__Aim__
Reproduce the whole passage below about child-rearing in poor families word for word.

__Provided text__
--- Start ---

Unequal Childhoods - Annette Lareau [59]
POOR FAMILIES: LOVE’S LABORS MULTIPLIED
All parents are faced with multiple, daily child-rearing tasks. But, in poor families, the difficulties involved in executing those tasks are much greater than in middle-class families and working-class ones. The additional burden created by poverty is not connected to the competence of individuals (although individuals do vary in their social skills). Rather, it is the result of the uneven distribution of structural resources. Unlike in Western European countries, where all families with dependent children get a monthly stipend, in the United States, financial stability is considered a matter of individual responsibility. Public assistance does not cover the minimum costs of raising children. Moreover, the social resources available to the poor are not simply insufficient; they are also bureaucratic, slow working and stigmatized.

--- End ---

__Extracted records__

--- Start ---

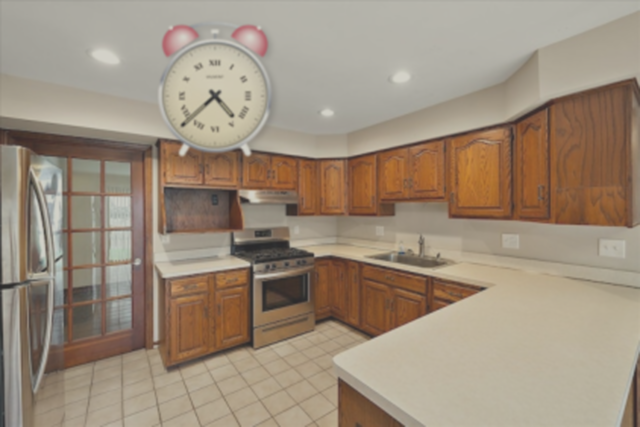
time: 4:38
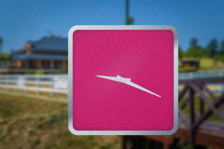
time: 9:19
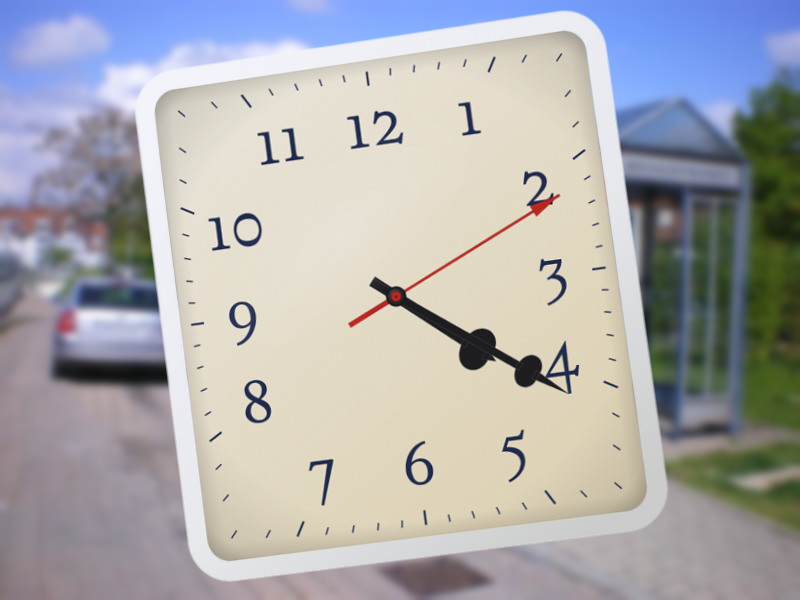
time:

--- End ---
--- Start ---

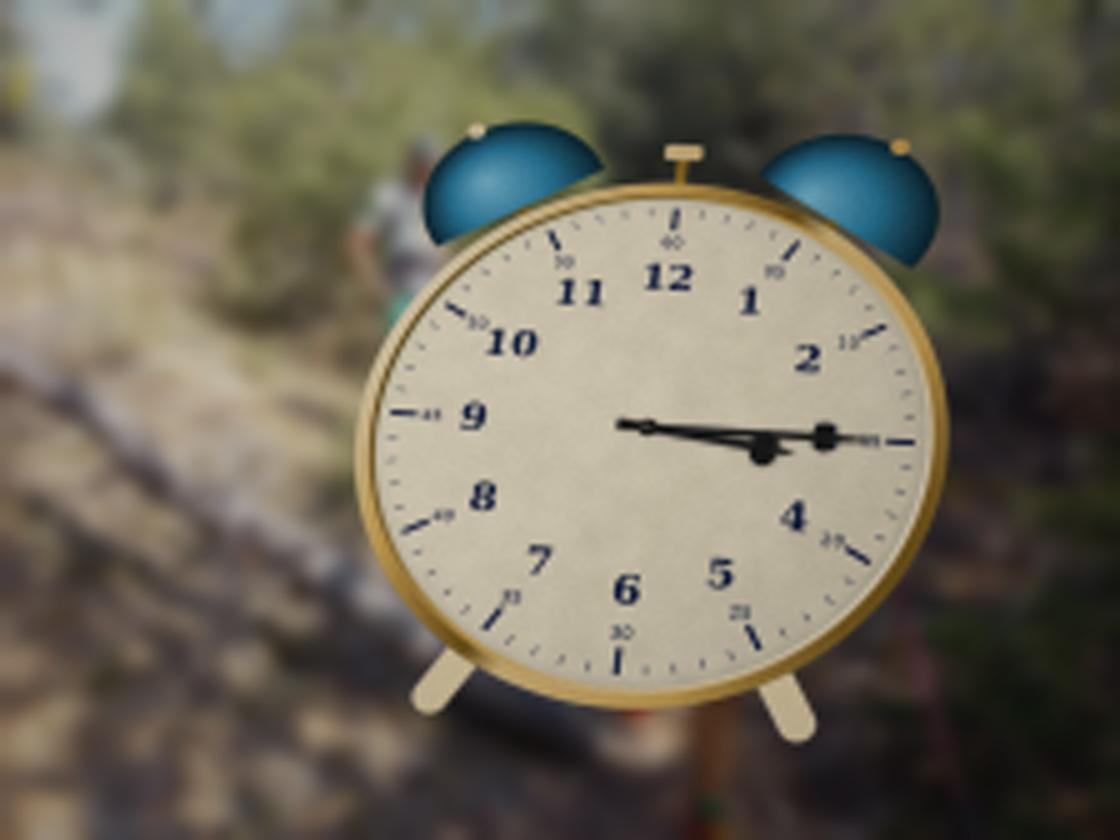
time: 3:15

--- End ---

__Task answer__
Unequal Childhoods - Annette Lareau [59]
POOR FAMILIES: LOVE’S LABORS MULTIPLIED
All parents are faced with multiple, daily child-rearing tasks. But, in poor families, the difficulties involved in executing those tasks are much greater than in middle-class families and working-class ones. The additional burden created by poverty is not connected to the competence of individuals (although individuals do vary in their social skills). Rather, it is the result of the uneven distribution of structural resources. Unlike in Western European countries, where all families with dependent children get a monthly stipend, in the United States, financial stability is considered a matter of individual responsibility. Public assistance does not cover the minimum costs of raising children. Moreover, the social resources available to the poor are not simply insufficient; they are also bureaucratic, slow working and stigmatized.